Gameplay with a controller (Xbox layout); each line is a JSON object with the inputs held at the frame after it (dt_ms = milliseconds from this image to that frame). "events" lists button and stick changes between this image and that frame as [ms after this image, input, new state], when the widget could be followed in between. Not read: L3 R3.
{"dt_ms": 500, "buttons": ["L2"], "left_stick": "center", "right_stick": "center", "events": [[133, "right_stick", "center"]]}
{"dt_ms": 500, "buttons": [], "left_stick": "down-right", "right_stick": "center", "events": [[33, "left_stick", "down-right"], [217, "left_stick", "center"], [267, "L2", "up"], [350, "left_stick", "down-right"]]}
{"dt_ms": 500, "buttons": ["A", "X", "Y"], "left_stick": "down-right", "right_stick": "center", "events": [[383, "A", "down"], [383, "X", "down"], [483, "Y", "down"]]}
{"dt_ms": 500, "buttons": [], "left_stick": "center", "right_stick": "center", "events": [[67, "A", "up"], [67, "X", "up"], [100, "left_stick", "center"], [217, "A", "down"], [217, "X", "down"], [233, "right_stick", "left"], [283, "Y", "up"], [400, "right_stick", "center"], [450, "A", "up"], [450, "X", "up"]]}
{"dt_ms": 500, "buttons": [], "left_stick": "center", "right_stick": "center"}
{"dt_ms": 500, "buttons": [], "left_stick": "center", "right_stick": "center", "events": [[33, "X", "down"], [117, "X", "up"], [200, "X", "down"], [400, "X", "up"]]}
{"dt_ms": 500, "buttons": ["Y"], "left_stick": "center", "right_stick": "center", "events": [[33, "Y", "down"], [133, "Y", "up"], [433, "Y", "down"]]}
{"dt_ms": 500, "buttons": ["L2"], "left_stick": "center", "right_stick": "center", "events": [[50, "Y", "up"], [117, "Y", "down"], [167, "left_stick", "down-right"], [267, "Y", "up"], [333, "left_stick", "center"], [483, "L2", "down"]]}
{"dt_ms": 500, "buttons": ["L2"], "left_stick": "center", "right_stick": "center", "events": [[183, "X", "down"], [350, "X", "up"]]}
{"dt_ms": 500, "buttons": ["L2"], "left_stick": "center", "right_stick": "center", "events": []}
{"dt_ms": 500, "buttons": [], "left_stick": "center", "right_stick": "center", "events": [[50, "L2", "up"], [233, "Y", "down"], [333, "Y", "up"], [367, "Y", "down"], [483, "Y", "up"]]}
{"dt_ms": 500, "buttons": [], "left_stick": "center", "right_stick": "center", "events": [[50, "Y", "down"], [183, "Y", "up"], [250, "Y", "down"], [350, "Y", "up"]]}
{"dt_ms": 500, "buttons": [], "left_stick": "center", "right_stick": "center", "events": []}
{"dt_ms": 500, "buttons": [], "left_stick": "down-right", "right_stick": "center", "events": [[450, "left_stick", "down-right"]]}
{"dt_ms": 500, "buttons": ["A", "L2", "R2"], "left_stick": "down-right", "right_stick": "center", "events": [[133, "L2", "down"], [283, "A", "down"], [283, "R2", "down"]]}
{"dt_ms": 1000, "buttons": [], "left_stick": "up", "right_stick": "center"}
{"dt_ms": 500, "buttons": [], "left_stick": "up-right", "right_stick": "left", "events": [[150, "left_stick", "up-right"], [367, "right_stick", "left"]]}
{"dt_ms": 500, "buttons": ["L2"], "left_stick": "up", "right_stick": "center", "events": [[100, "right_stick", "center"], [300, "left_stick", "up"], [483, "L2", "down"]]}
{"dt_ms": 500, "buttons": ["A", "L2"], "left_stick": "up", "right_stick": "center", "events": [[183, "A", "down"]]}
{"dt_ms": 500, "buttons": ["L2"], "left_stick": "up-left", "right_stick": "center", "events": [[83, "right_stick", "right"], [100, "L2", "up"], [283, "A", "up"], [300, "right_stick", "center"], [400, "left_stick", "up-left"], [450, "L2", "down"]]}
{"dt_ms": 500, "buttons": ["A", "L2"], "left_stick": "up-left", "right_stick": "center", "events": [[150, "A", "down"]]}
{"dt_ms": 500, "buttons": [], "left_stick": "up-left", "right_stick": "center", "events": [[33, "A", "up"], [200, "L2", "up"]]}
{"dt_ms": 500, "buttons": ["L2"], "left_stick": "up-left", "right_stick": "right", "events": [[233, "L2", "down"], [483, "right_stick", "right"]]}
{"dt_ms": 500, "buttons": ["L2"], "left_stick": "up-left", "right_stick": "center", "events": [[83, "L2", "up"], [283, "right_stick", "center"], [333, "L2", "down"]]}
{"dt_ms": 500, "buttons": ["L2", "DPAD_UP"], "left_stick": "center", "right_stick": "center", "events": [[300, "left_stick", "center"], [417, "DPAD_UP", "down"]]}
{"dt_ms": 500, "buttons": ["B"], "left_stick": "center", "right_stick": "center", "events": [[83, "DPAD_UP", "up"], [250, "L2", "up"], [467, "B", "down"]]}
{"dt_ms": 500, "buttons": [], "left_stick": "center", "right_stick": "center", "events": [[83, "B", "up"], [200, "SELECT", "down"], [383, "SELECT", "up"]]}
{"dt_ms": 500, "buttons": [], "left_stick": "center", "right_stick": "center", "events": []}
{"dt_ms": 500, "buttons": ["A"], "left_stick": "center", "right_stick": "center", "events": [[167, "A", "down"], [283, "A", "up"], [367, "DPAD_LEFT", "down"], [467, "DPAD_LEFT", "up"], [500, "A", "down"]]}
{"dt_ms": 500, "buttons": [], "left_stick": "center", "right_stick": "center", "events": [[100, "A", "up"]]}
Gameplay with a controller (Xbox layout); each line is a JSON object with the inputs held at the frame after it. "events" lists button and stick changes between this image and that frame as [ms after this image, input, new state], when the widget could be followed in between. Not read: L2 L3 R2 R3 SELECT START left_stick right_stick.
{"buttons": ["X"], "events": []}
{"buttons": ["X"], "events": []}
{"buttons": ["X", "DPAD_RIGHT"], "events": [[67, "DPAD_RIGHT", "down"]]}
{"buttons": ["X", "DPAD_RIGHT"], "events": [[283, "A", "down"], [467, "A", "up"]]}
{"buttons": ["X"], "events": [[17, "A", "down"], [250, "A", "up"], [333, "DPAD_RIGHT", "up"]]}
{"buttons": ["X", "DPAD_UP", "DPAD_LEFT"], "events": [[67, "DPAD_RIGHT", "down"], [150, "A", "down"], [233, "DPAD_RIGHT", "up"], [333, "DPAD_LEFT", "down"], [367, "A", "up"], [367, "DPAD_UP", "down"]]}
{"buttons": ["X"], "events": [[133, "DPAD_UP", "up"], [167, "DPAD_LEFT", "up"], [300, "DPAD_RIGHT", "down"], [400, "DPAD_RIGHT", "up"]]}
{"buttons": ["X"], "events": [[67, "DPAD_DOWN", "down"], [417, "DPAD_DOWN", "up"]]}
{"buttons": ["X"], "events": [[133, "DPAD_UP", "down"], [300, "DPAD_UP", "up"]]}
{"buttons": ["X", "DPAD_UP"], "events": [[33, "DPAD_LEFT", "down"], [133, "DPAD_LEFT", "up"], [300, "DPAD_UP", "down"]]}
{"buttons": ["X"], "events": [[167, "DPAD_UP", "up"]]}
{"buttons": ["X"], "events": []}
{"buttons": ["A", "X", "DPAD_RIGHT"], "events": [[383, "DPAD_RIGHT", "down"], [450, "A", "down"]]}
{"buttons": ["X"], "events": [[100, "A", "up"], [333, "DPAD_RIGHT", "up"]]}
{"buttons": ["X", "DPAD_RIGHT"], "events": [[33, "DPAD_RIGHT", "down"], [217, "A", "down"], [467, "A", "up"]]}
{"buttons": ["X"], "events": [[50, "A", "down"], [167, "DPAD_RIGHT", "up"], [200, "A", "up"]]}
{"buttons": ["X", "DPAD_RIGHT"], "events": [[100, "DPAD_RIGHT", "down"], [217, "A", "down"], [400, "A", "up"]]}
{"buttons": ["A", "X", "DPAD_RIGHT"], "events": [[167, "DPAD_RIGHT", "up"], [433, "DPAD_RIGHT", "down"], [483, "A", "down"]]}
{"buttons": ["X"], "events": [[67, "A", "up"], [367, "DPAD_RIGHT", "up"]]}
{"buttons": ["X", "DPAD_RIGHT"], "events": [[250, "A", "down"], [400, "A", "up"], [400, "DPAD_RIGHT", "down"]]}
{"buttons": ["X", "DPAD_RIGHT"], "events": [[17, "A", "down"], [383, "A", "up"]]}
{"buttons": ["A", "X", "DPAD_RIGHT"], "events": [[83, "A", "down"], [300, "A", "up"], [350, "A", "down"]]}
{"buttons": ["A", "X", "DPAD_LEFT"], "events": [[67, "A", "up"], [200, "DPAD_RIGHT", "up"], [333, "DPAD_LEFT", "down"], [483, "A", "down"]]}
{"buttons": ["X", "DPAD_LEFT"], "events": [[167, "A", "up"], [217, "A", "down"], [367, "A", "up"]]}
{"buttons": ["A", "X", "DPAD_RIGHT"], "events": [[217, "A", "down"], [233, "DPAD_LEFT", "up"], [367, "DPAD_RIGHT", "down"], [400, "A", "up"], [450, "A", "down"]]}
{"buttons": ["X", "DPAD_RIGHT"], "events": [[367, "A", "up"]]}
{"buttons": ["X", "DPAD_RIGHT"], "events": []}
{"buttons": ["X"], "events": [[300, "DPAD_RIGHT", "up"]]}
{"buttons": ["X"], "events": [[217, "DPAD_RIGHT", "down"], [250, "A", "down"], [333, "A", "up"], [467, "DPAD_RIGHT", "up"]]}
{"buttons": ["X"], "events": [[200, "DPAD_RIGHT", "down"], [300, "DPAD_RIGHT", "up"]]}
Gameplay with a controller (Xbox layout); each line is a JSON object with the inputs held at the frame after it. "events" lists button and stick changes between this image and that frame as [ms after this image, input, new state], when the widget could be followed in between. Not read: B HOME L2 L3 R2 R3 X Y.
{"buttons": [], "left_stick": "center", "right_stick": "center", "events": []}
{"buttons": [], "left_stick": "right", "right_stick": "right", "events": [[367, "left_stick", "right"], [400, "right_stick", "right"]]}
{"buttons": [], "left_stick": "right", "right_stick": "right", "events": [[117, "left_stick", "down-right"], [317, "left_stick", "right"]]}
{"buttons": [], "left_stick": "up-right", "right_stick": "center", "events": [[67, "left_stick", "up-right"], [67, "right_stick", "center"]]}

•••

● ASSIGNMENT
Search the entries for the word "layout". Copy each line where it appears.

● TASK ANSWER
Gameplay with a controller (Xbox layout); each line is a JSON object with the inputs held at the frame after it (dt_ms = milliseconds from this image to that frame). "events" lists button and stick changes between this image and that frame as [ms after this image, input, new state], when the widget could be followed in between. Not read: L3 R3.
Gameplay with a controller (Xbox layout); each line is a JSON object with the inputs held at the frame after it. "events" lists button and stick changes between this image and that frame as [ms after this image, input, new state], when the widget could be followed in between. Not read: L2 L3 R2 R3 SELECT START left_stick right_stick.
Gameplay with a controller (Xbox layout); each line is a JSON object with the inputs held at the frame after it. "events" lists button and stick changes between this image and that frame as [ms after this image, input, new state], when the widget could be followed in between. Not read: B HOME L2 L3 R2 R3 X Y.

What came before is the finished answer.